China’s much-anticipated plan to tackle income inequality has struggled to reach a consensus, writes the Carnegie Endowment’s Yukon Huang in The Wall Street Journal:
The debate was unusually broad, ranging from the need for property taxes and agricultural support prices to the role of the state in influencing returns to firms and labor. Given the lack of details and firm targets, it’s not clear whether this plan will effectively tackle the sources of inequality that are most harmful to development.

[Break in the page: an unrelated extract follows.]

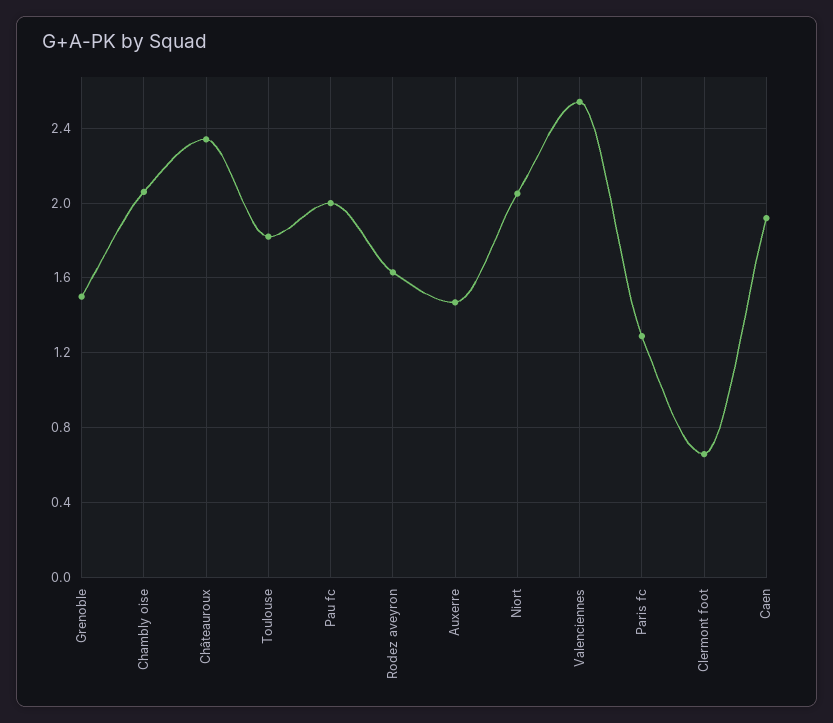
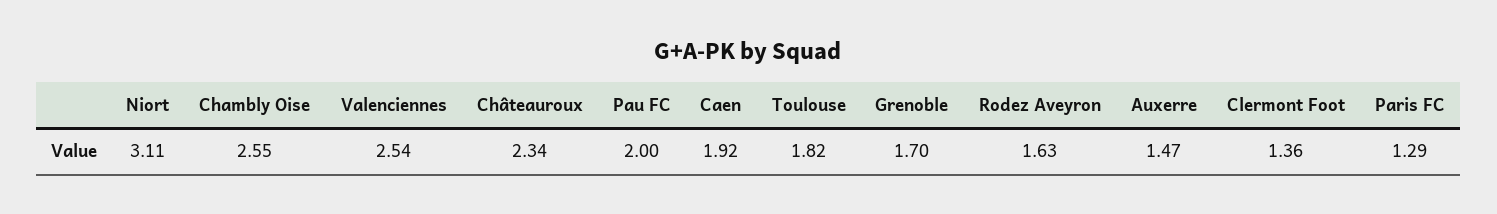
Grenoble: 1.5 -> 1.7
Chambly oise: 2.05 -> 2.55
Niort: 2.05 -> 3.11
Clermont foot: 0.65 -> 1.36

Rapidly growing economies tend to experience widening disparities. China’s growth has lifted some 600 million out of poverty even as its Gini coefficient, a measure of income inequality, has soared to 0.47 today from 0.25 in the mid-1980s. Although high, China’s Gini is comparable to that of the U.S. and other relatively successfully Asian economies such as Singapore and Malaysia.
The Gini number is less important than the reasons behind it. Inequality is positive when it emanates from productivity increases, entrepreneurial risk-taking and structural changes that produce sustained growth. Harmful inequality comes from distortions that ultimately undermine the development process.

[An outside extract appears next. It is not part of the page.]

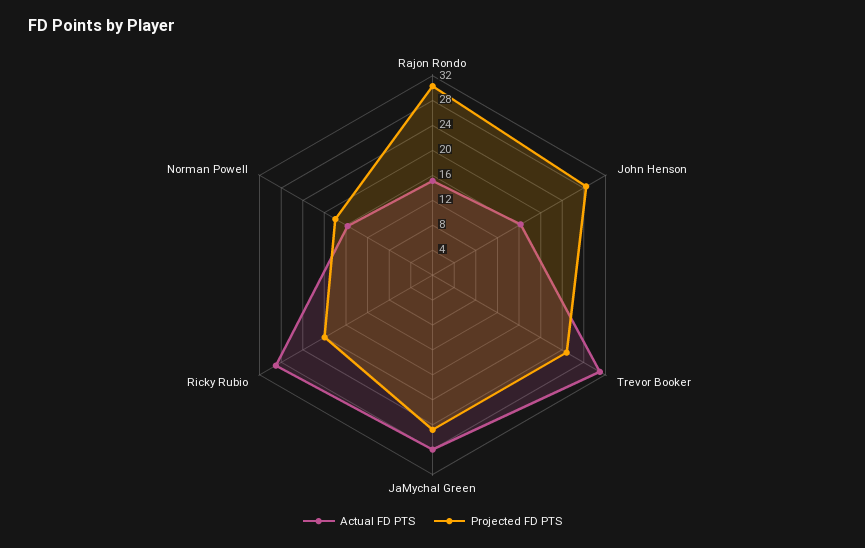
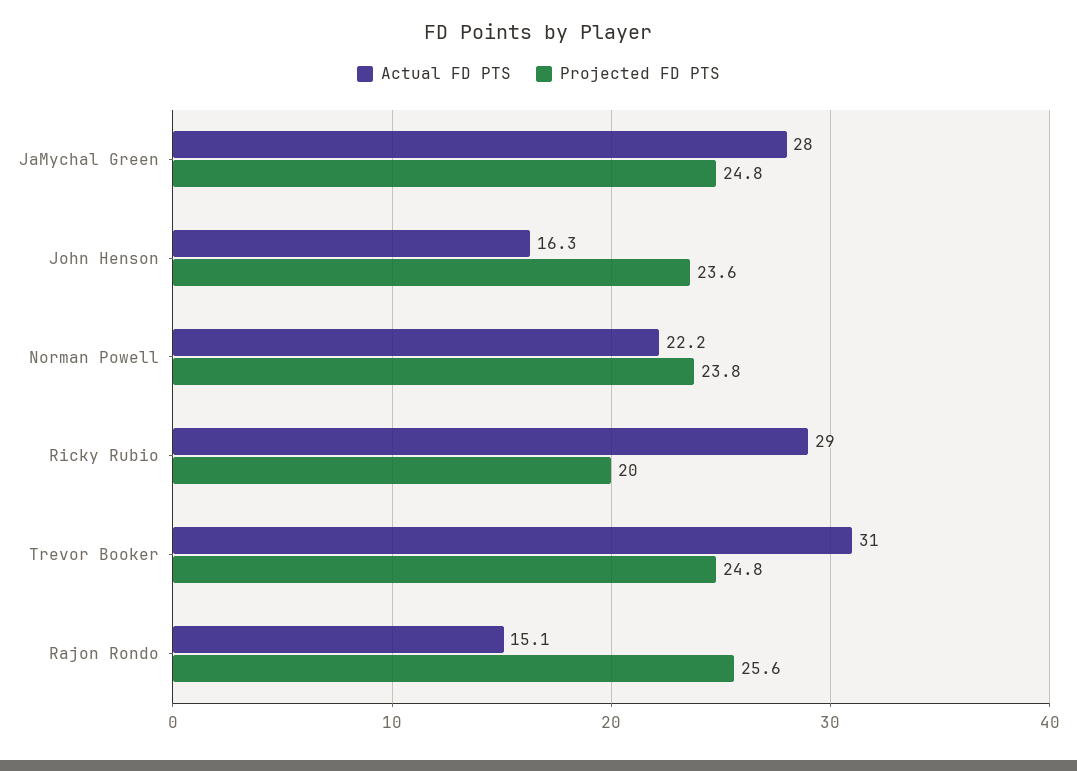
Projected FD PTS, Rajon Rondo: 30 -> 25.6
Projected FD PTS, John Henson: 28 -> 23.6
Actual FD PTS, Norman Powell: 16 -> 22.2
Projected FD PTS, Norman Powell: 18 -> 23.8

It is the latter kind of inequality that Beijing has been slow to address. First, policy distortions have exaggerated geographical disparities. Second, the government budget has failed to provide equal access to social services. And finally, links between government-party officials and commercial activities have led to excessive rent-seeking.

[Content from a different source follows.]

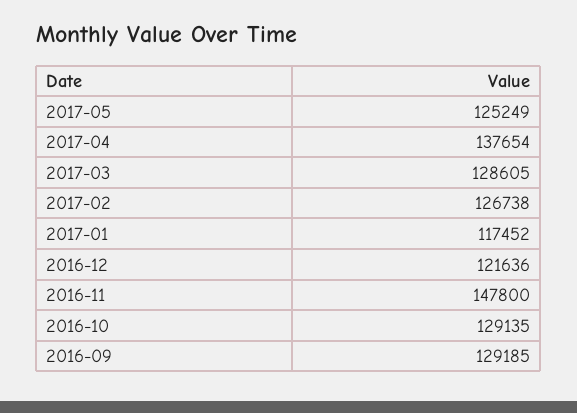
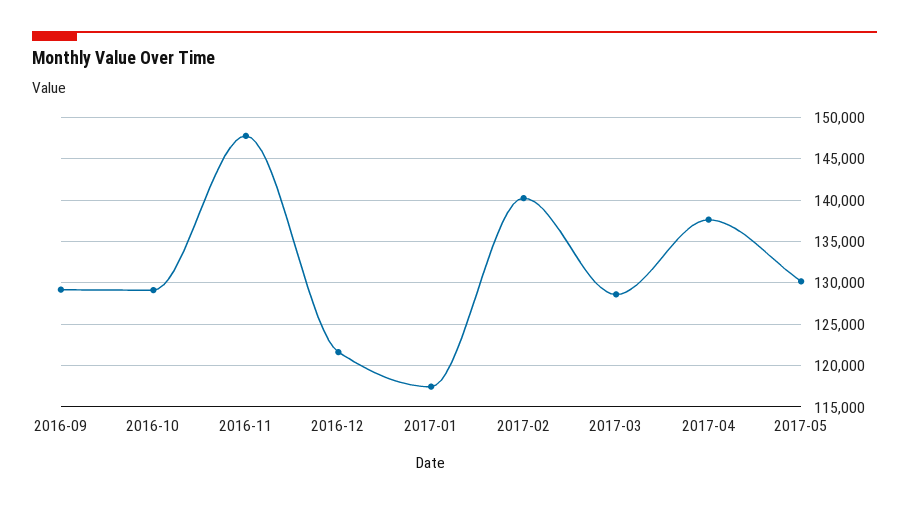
2017-05: 125249 -> 130000
2017-02: 126738 -> 140000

For The Diplomat, Eve Cary writes that time will tell if the Communist Party can execute on its plan and preserve its legitimacy:
Indeed, the plan, in development for several years, is quite ambitious. It is the specific points–such as garnishing more profits from SOEs and spending more on social services–that have a better chance of success, though at first they may face considerable political pushback. It will be interesting to see how far these reforms go, considering that the new Politburo Standing Committee is dominated by the Jiang faction, with 6 of the 7 protégés of the former president, according to Brookings Institution scholar Cheng Li. Of those 6, 4 are princelings, or sons of Chinese Communist Party revolutionary heroes. In general, Jiang’s faction- sometimes referred to as the Shanghai gang- and the princelings promote the interests of the middle class, entrepreneurs, and the coast, as opposed to the populists, who tend to promote the interests of the common people.
There are other reforms in the pipeline, as well. Last November the State Council backed policy changes that aim to strengthen the property rights of farmers, including such measures as identifying and registering land, and issuing land ownership certificates to farmers. This policy was pushed through by outgoing populist premier Wen Jiabao. Affordable housing has also been a hot issue: in 2012, the central government allocated 37.1 billion dollars (233.26 billion yuan) for subsidized housing projects, up almost 40% from the previous year.
Of all the problems that China faces in the next 25 years, the income gap–and all of the associated issues–is perhaps the most dangerous for the Communist Party and future social stability. For example, in its 2013 Social Development Blue Book, the Chinese Academy of Social Sciences notes that there have been 100,000 “mass incidents” (large protests) every year for several years, and that half of these protests are related to land grabs.
It has become a commonly-held belief among China watchers that the CCP has remained in power through a Faustian bargain with its people–it retains power as long as it maintains economic growth. With so many left behind, there is a growing contingent who are left out of this deal, and they are become increasingly vocal. Despite the elitist bent of the new Standing Committee, one hopes that they have the foresight to continue to focus on this critical issue, and develop effective solutions to it.